Three playgrounds are more blood-thirsty than the rest. Just a few words from Anelka and they woke up Saturday – and are still energetic a few days later. These three central areas will always be the first to react to anything: media, concerned people and politicians.

Let us begin with the media: twittersphere exploded with comments from journalists and bloggers on Saturday morning. Some funny and intelligent, most not. What the gist of them seemed to agree on was that l’Equipe had failed with that frontpage. For Vinvin, who wrote an entire article about it in Rue89, L’Equipe (which used to be his “favorite newspaper”) becomes “feces”. And this is one of many examples.

In short, as soon as something a bit trashy happens, journalists judge, destroy, and troll their own.

Second playground, the socioprofessional category concerned by the polemic. In that case, the world of football. And I love it when they speak publically. It’s always pure poetry. Like the cops, they have a vocabulary of their own, which is like a highly contractable mental disease. I swear that prolonged exposure to most footballeurs, coaches or sports journalists can cause permanent damage.

What shocked them wasn’t the vulgarity. Neither did the obvious disrespect of authority. Being typical French, they don’t have any issue with either of these minor details. They were astounded, though, to discover there was a traitor amongst them. Anelka’s words were said in the relative privacy of the locker room, and only players or staff could have given the information to a journalist. Now they’re out to get the “traitor”. “One does not betray the locker room,” stated former coach Aymé Jacquet. Let’s guillotine the traitor!

Last, but not least, the politicians. They always have the most entertaining reaction. Of course, not to be outdone by his Secretaries of State, Nicolas Sarkozy himself stated “those words are unacceptable…Unacceptable.” Yes, twice. Because the words are “very unacceptable”, which is more than “simply unacceptable”. Actually, the matter was so “unacceptable” that Sarkozy said those words in the middle of a joint conference with Russian president Dimitri Medvedev, who I’m sure felt extremely concerned.
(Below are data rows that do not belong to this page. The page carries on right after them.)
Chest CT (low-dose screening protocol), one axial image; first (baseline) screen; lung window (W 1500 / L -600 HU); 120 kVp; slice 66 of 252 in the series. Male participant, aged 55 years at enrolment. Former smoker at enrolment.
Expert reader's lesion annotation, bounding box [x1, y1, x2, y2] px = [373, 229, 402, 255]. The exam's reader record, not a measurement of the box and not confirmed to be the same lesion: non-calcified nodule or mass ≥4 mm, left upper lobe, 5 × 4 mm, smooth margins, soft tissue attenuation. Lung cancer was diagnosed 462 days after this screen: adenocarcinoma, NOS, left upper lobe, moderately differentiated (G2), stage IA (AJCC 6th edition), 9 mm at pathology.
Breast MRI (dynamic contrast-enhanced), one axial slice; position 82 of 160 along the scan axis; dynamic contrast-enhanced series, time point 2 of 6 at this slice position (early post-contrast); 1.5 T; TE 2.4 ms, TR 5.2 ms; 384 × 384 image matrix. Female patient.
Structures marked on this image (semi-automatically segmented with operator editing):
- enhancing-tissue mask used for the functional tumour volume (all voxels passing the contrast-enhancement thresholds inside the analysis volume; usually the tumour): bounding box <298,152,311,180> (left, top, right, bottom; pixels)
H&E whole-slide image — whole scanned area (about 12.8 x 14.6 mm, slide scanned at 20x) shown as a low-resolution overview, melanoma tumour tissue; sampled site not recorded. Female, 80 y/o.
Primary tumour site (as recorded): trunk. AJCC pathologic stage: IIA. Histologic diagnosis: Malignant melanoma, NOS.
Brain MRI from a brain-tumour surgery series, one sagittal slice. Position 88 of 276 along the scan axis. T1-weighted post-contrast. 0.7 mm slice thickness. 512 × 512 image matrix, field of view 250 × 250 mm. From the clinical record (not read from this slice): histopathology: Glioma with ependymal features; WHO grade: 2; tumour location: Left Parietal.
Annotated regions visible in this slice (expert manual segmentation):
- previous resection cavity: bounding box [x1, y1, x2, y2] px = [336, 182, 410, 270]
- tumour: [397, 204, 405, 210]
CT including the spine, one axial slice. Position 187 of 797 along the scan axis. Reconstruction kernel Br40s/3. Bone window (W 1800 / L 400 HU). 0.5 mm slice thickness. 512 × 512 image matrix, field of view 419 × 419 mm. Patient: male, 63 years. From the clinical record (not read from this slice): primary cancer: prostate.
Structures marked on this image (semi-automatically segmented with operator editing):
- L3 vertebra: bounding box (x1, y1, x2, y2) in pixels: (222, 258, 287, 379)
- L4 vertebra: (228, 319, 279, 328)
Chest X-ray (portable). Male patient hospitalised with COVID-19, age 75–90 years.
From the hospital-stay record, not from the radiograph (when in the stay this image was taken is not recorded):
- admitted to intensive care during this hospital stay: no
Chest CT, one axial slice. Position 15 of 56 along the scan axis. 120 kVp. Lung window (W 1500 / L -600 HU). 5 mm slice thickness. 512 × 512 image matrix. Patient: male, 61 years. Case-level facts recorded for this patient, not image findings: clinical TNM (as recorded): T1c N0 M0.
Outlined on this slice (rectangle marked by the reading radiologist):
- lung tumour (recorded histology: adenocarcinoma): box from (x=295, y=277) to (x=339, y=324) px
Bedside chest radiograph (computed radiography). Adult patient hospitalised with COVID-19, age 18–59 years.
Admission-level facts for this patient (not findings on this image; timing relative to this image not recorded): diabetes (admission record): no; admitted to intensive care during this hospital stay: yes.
The point of all this? ‘Tis but a simple illustration of French everyday life. Something falls on your foot, say “merde” or “putain”. You fail to catch the last métro, growl “fait chier” (or the super-combo “putain, fait chier”). Nicolas Sarkozy did it. Nicolas Anelka did it. Both are role models. I do it too (and my name isn’t Nicolas – and I am no role model). Be French: be vulgar. And then insult those who have been rude and create some chaos.

CAUTION: this is a professional stunt. Don’t try this without supervision.